One of my great-grandfathers may have been a “puddler,” which is someone who worked at an iron furnace with a long-handled rake, opening the furnace and forming molten iron into a ball that could be rolled out into bars or sheets. Then again, he might just have been a peddler. It’s spelled both ways in a couple of places, and there is no hard evidence yet as to which spelling is the typo.

This same great-grandfather was later a steward on a tugboat in Brooklyn, which is a little mysterious, since I associate boat stewards with the care of passengers, who would seem to be in short supply on a tugboat. Finding a detailed job description for a tugboat steward in 1910 is  another item on the to-do list.

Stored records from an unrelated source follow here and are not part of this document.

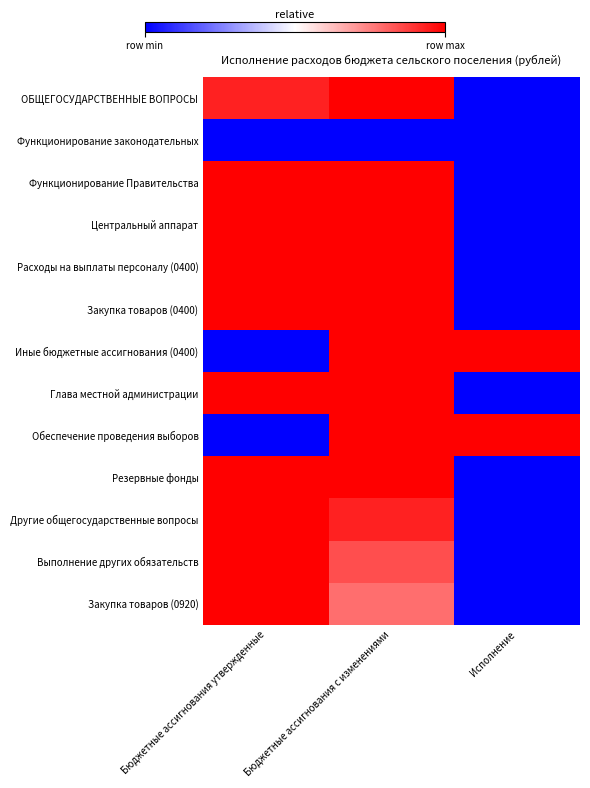

At which category is the sum across all series the highest?

Бюджетные ассигнования с изменениями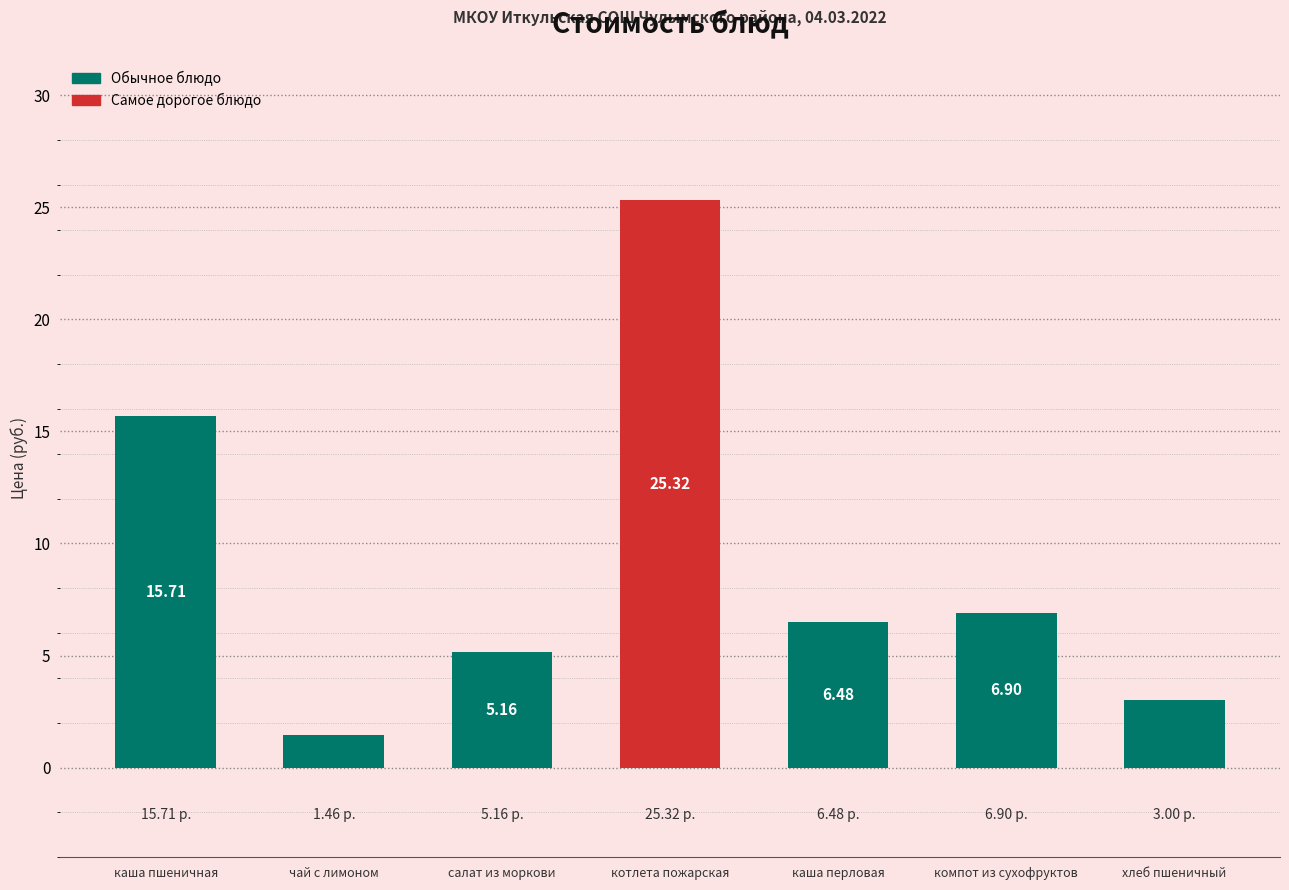

List the labels in order of value, smallest first.

чай с лимоном, хлеб пшеничный, салат из моркови, каша перловая, компот из сухофруктов, каша пшеничная, котлета пожарская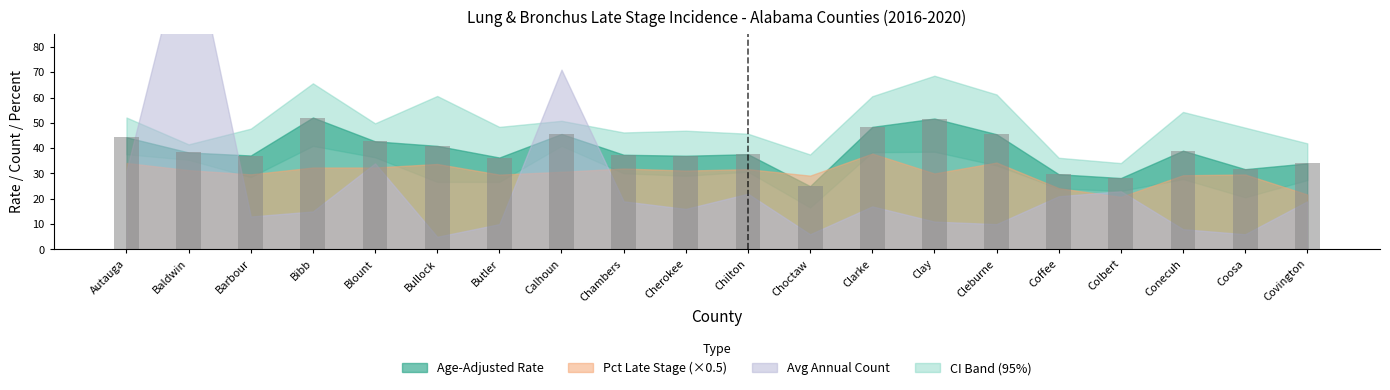

Approximately how many times larger is the value at Coosa compared to Chilton?

0.8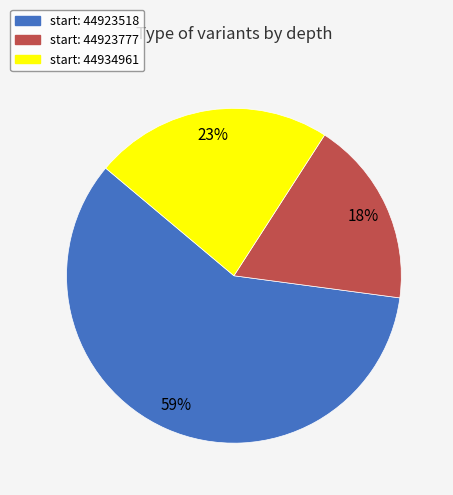

To the nearest percent, what is the average slice percentage?

33%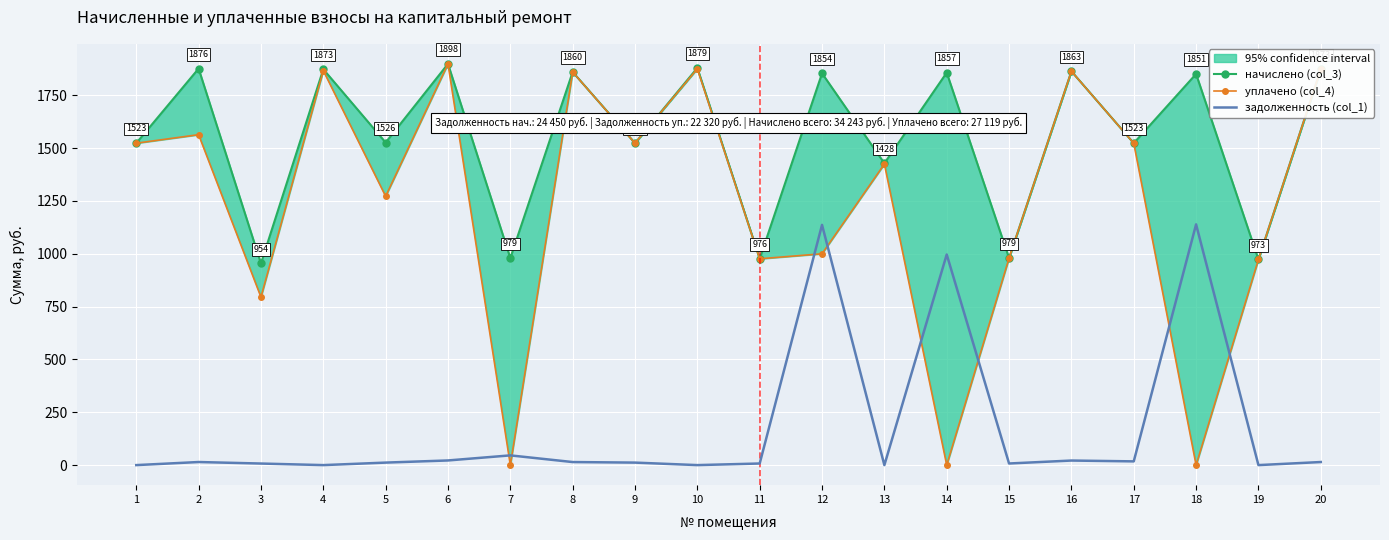

Which series ends up on top after the final intersection of уплачено (col_4) and задолженность (col_1)?

уплачено (col_4)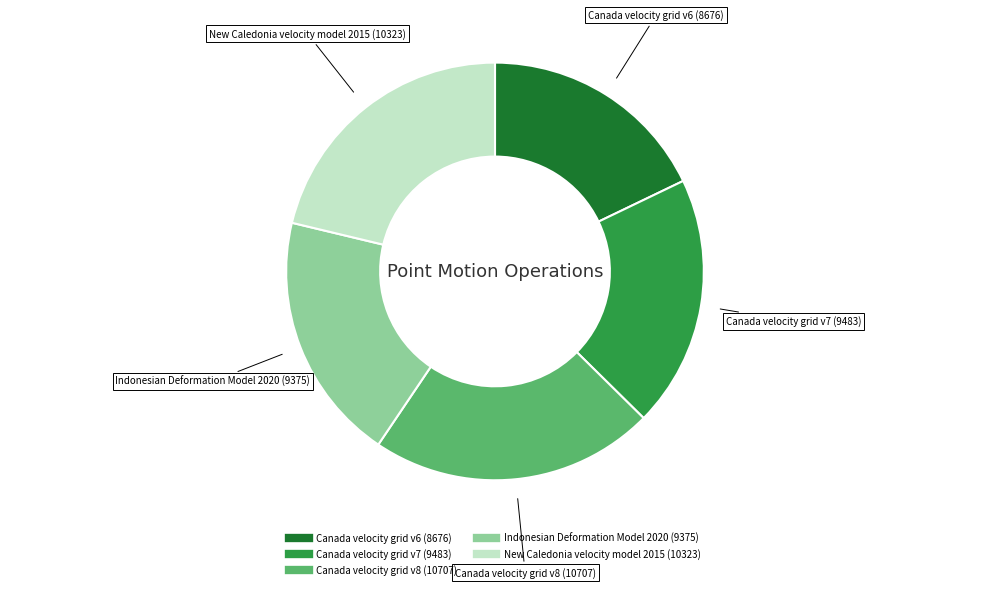

Does New Caledonia velocity model 2015 account for over 50% of the chart?

No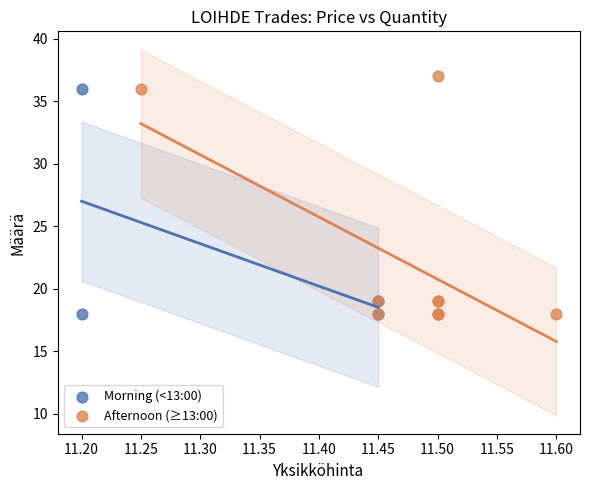

What are all the series names shown in the legend?

Morning (<13:00), Afternoon (≥13:00)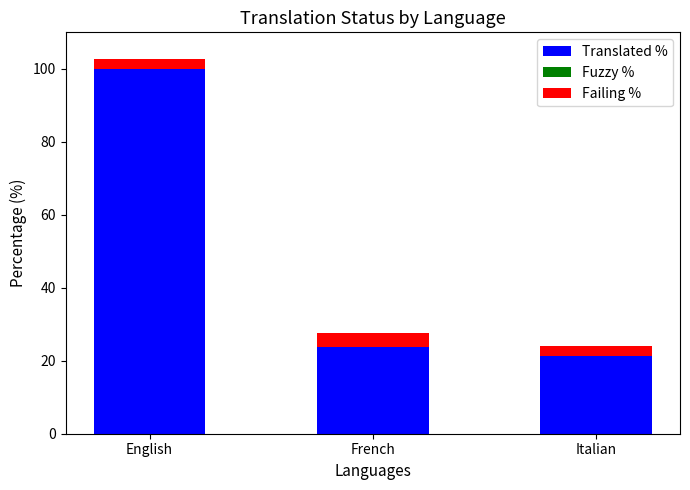

List the labels in order of Translated % value, largest first.

English, French, Italian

In the first 20 years of the 20th century, there are a lot of waterfront-related jobs in my family tree: tugboat steward, tugboat fireman, dry dock worker, patternmaker in a shipyard. They were South Brooklyn people, and South Brooklyn was all about shipping in those days.

Still, I am jealous of people who have quirky job titles in their genealogy, and I like reading about them in case one ever crops up in mine. Here are some cool links about strange job titles:

Old Occupation Names at the Hall family genealogy site: Really extensive, with detailed definitions.
Ancestral occupations at Rootsweb: Another encyclopedic list, clickable from A to Z.
The Strangest Names for Occupations: For the greatest hits, try this list. There are real gems here.  (Being a “honey dipper” isn’t nearly as pleasant as it sounds.)